From 6fcdd75ada59b1e35be9cebd5b70a6031f9b7ab1 Mon Sep 17 00:00:00 2001
From: tech234a <46801700+tech234a@users.noreply.github.com>
Date: Wed, 23 Sep 2020 22:34:42 -0400
Subject: [PATCH] More updates

---
 export.py  |  11 +++-
 tracker.py |   2 +-
 worker.py  | 163 ++++++++++++++++++++++++++++-------------------------
 3 files changed, 97 insertions(+), 79 deletions(-)
diff --git a/export.py b/export.py
index 76053dd..c8f2d03 100644
--- a/export.py
+++ b/export.py
@@ -31,7 +31,7 @@ from json import dumps
 
 from gc import collect
 
-import requests
+# import requests
 
 from time import sleep
 
@@ -81,6 +81,11 @@ class MyHTMLParser(HTMLParser):
 
 def subprrun(jobs, mysession, langcode, vid, mode):
     collect() #cleanup memory
+
+    if not "forceedit" in mode:
+        retval = 3
+    else:
+        retval = 1
     vid = vid.strip()
     print(langcode, vid)
 
@@ -150,9 +155,11 @@ def subprrun(jobs, mysession, langcode, vid, mode):
     if not "forceedit" in mode:
         if '&amp;forceedit=metadata&amp;tab=metadata">See latest</a>' in inttext:
             jobs.put(("subtitles-forceedit-metadata", vid, langcode))
+            retval -= 1
 
         if '<li id="captions-editor-nav-captions" role="tab" data-state="published" class="published">' in inttext:
             jobs.put(("subtitles-forceedit-captions", vid, langcode))
+            retval -= 1
 
     if 'id="reject-captions-button"' in inttext or 'id="reject-metadata-button"' in inttext or 'data-state="published"' in inttext or 'title="The video owner already provided subtitles/CC"' in inttext: #quick way of checking if this page is worth parsing
         parser = MyHTMLParser()
@@ -214,7 +221,7 @@ def subprrun(jobs, mysession, langcode, vid, mode):
     del vid
     del pparams
 
-    return True
+    return retval
 
 # if __name__ == "__main__":
 #     from os import environ, mkdir
diff --git a/tracker.py b/tracker.py
index 90da312..c2abd7a 100644
--- a/tracker.py
+++ b/tracker.py
@@ -9,7 +9,7 @@ from os.path import isfile
 from json import loads
 
 # https://github.com/ArchiveTeam/tencent-weibo-grab/blob/9bae5f9747e014db9227821a9c11557267967023/pipeline.py
-VERSION = "20200923.02"
+VERSION = "20200923.03"
 
 TRACKER_ID = "ext-yt-communitycontribs"
 TRACKER_HOST = "trackerproxy.meo.ws"
diff --git a/worker.py b/worker.py
index 3289b51..397d065 100644
--- a/worker.py
+++ b/worker.py
@@ -11,12 +11,14 @@ import tracker
 
 from youtube_dl import YoutubeDL
 
-from shutil import make_archive, rmtree
+from shutil import rmtree
 
 from queue import Queue
 
 from gc import collect
 
+from datetime import timedelta, datetime
+
 from discovery import getmetadata
 from export import subprrun
 
@@ -25,6 +27,8 @@ jobs = Queue()
 
 langcnt = {}
 
+lasttask = datetime.min()
+
 try:
     mkdir("out")
 except:
@@ -91,16 +95,16 @@ class GracefulKiller:
         signal.signal(signal.SIGINT, self.exit_gracefully)

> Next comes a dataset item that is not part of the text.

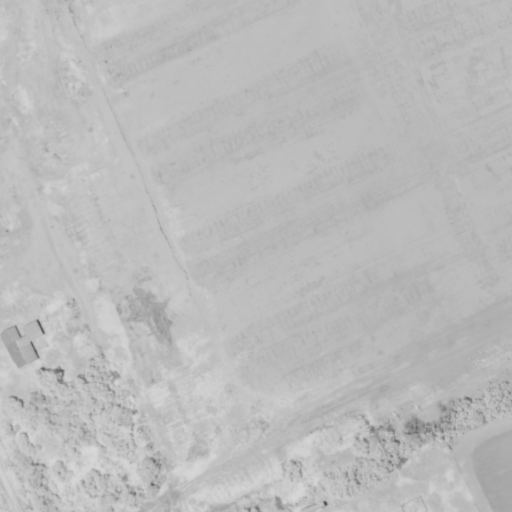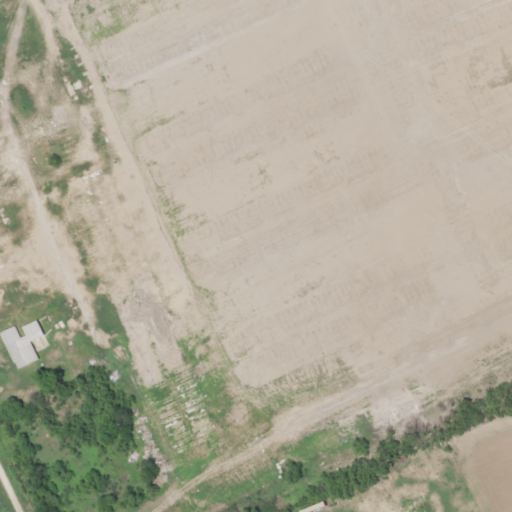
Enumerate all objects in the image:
road: (90, 329)
building: (24, 345)
airport runway: (399, 373)
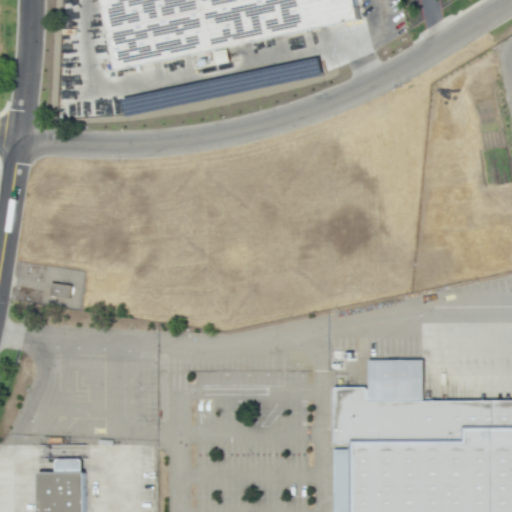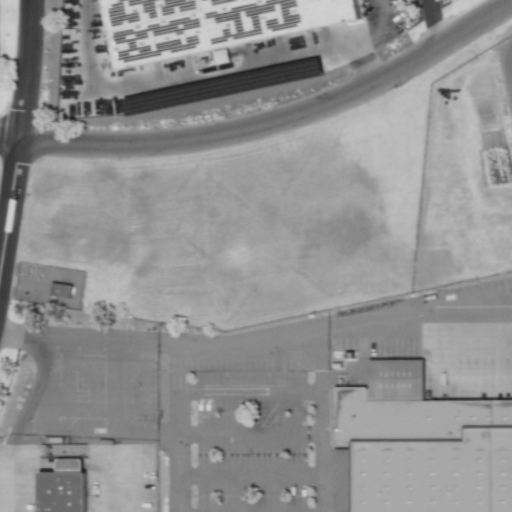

         signal.signal(signal.SIGTERM, self.exit_gracefully)
 
-    def exit_gracefully(self,signum, frame):
+    def exit_gracefully(self, signum, frame):
+        print("Graceful exit process initiated, stopping all tasks...")
         self.kill_now = True
 
 gkiller = GracefulKiller()
 
-#TODO: zipping, completion of subtitles (return value), limit task retrieval count
-
 #microtasks
 def threadrunner(jobs: Queue):
     global langcnt
+    global lasttask
     ydl = YoutubeDL({"extract_flat": "in_playlist", "simulate": True, "skip_download": True, "quiet": True, "cookiefile": "cookies.txt", "source_address": "0.0.0.0", "call_home": False})
     while not gkiller.kill_now:
         if not jobs.empty():
@@ -140,10 +144,10 @@ def threadrunner(jobs: Queue):
                     jobs.put(("submitdiscovery", playldisc, tracker.ItemType.Playlist))
 
             elif task == "subtitles":
-                subprrun(jobs, mysession, args, vid, "default")
-                langcnt[vid] += 1
-                if langcnt[vid] >= 195:
-                    pass #complete(?)
+                retval = subprrun(jobs, mysession, args, vid, "default")
+                langcnt[vid] += retval
+                if langcnt[vid] >= 585:
+                    jobs.put(("complete", None, "video:"+vid))
             elif task == "subtitles-forceedit-captions":
                 subprrun(jobs, mysession, args, vid, "forceedit-captions")
             elif task == "subtitles-forceedit-metadata":
@@ -163,84 +167,91 @@ def threadrunner(jobs: Queue):
                 if ":" in args:
                     if args.split(":", 1)[0] == "video":
                         #check if dir is empty, make zip if needed
-                        if isfile("directory/"+args.split(":", 1)[1]+".zip"):
-                            size = getsize("directory/"+args.split(":", 1)[1]+".zip")
-
-                            #get a target
-                            targetloc = None
-                            while not targetloc:
-                                targetloc = tracker.request_upload_target()
-                                if targetloc:
-                                    break
-                                else:
-                                    print("Waiting 5 minutes...")
-                                    sleep(300)
-
-                            if targetloc.startswith("rsync"):
-                                system("rsync -rltv --timeout=300 --contimeout=300 --progress --bwlimit 0 --recursive --partial --partial-dir .rsync-tmp --min-size 1 --no-compress --compress-level 0 --files-from=- directory/ "+targetloc)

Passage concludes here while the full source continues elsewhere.